Devlet Bakanı ve
Başbakan Yardımcısı
Bülent Arınç, HSYK'nın kararıyla bazı savcıların yerlerinin değişmesinin,
Ergenekon davasına olumsuz etki yapmayacağını düşündüğünü söyledi.
Arınç, "HSYK'nın tasarrufunu, anlayışla ve saygıyla karşılamak bence en doğru olanıdır. Ancak bu savcılardan bir veya birkaç tanesinin görevlerinden bir şekilde ayrılmış olmalarının belli bir çevrede sevinç meydana getirdiğini görmekteyiz. Yani 'filan gitti bu dava bitti' şeklinde başlıklar atabilecek konuma geldiler. Doğrusu ayıplanacak, üzülecek bir davranış.'' dedi.
Şanlıurfa'da 'Yerel
Medya Eğitim Semineri'ne katılan Bülent Arınç,
Harran Oteli'nde basın mensuplarının sorularını cevaplandırdı. HSYK'nın kararını değerlendiren Arınç, bağımsız yargının, karar verirken hakimiyle savcısıyla ve
savunma makamındaki avukatıyla karar verdiğini ifade etti. Arınç, şöyle dedi:
''Bu savcıların kişiliklerini ve kimliklerini bir tarafa bırakarak Türkiye'nin belki de son 10 yıl içerisinde karşılaştığı en önemli bir suç işleyen veya işlediği iddia edilen bir örgütle ilgili
arama yapanlar,
iddianame tanzim edenler,
mahkeme önüne çıkaranlar, tutuklama talep edenler ve tutuklayanlarla, yeri geldiğinde
tahliye edenlerle bir bütün olarak görev yapan savcı ve hakimlerimizi kutlamak istiyorum. Tüm Türkiye'nin hatta tüm dünyanın dikkatle takip ettiği bir yargı süreci var. Bu yargı sürecinde çok müthiş iddialar var. İnsanın kanını donduracak bir
takım kayıtlar, belgeler ve bilgiler var. Tüm bunların yargı süreci sonunda karara kavuşacak olmasını hepimiz özlemle bekliyoruz. Çünkü Türkiye'nin bu kararı görmesi, bu kararın arkasından da 'Türkiye'de hakimler var' demesi, en
doğal hakkımızdır. Burada görev yapan tüm savcıları, ismi geçenler ve geçmeyenler dahil, yaptıkları çok önemli bir görevden dolayı şahsım adına kutluyorum.''
Son günlerdeki cinayetlerle gündeme gelen idam
tartışmasını da değerlendiren Arınç, ''10 sene sonra bu cezanın geri gelmesi mümkün değildir, doğru da değildir. Dolayısıyla bu tartışma
sanal bir tartışma olmuştur.
Matematik olarak şunu bileceğiz ki Türkiye'de idam cezasının artık geriye gelmesi ve uygulanması mümkün değildir.'' açıklamasında bulundu.

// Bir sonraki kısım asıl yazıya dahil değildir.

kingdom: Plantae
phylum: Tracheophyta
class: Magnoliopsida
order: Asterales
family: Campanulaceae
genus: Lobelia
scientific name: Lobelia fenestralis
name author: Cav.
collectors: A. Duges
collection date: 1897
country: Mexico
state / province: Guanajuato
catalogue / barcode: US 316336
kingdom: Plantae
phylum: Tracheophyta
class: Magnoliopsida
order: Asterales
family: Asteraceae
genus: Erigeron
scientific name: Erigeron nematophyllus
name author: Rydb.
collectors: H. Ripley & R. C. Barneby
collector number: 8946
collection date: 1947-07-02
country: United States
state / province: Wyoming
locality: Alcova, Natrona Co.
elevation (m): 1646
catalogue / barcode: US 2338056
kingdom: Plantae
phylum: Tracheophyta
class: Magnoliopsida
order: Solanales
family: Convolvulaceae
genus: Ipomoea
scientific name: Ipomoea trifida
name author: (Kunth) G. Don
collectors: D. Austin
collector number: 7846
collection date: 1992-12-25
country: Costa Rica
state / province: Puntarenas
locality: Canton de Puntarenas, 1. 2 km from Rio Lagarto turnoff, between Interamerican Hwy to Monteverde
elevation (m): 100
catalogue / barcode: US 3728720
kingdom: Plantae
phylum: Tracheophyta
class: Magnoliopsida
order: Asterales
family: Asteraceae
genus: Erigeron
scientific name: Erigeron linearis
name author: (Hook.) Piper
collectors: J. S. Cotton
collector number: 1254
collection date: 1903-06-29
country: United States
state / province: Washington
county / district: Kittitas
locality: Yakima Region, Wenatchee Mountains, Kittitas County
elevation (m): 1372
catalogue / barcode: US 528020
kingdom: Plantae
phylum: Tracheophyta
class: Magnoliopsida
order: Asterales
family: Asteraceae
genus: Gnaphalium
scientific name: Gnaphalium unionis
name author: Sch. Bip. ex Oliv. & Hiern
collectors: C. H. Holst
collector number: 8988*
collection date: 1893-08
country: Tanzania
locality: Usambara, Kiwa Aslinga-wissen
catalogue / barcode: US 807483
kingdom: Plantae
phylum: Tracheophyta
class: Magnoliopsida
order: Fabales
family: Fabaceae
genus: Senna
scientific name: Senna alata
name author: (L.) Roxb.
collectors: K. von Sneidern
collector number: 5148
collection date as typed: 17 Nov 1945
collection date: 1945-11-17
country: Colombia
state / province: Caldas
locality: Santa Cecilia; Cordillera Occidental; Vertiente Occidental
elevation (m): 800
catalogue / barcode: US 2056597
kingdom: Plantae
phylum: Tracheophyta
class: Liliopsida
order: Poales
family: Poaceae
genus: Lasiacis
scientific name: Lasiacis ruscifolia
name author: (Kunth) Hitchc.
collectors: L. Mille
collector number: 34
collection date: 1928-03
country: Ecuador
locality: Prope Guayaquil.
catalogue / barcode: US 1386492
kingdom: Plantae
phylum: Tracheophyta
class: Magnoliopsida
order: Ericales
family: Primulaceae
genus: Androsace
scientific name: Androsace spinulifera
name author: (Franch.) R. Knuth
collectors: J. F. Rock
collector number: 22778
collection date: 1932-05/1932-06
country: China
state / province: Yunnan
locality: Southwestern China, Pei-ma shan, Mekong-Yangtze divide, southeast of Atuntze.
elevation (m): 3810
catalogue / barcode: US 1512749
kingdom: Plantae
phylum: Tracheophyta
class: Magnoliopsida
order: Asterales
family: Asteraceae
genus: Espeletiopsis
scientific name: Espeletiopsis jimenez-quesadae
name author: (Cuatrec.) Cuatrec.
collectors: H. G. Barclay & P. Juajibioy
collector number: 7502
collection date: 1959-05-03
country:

Bülent Arınç, BDP'nin başlattığı '
sivil itaatsizlik' eylemi ile ilgili olarak da şunları kaydetti: ''Demokratik yöntemlerden birisi olarak bunu görebiliriz ve şuna da şükredebiliriz; bu milletvekillerinden birisi giydiği
Kandil kıyafetiyle eline bir taş alıyor, o taşla beraber koşuyor, araçlara veya önündekilere savurmaya çalışıyor. Bir başkası üstelik bayan milletvekili kendisini ikaz etmeye çalışan bir
emniyet mensubuna hiç sıkılmadan ve utanmadan tokat vurabiliyor. Şimdi bunlardan vazgeçip de itaatsizliğe dönüştüyseler buna şükretmek lazım. Böyle 3 tane yan yana gelmiş, yağmurun altında. Altlarında bir
sandalye, üstlerinde bir şemsiye. Yanlarından otomobiller geçiyor. Bu garip manzaralar, bir siyasi parti mensubunun yapacağı işler değildir. Sivil itaatsizlik, insan kovalamaksa, taş atmaksa,
küfür etmekse bunun adı kandırmacadır."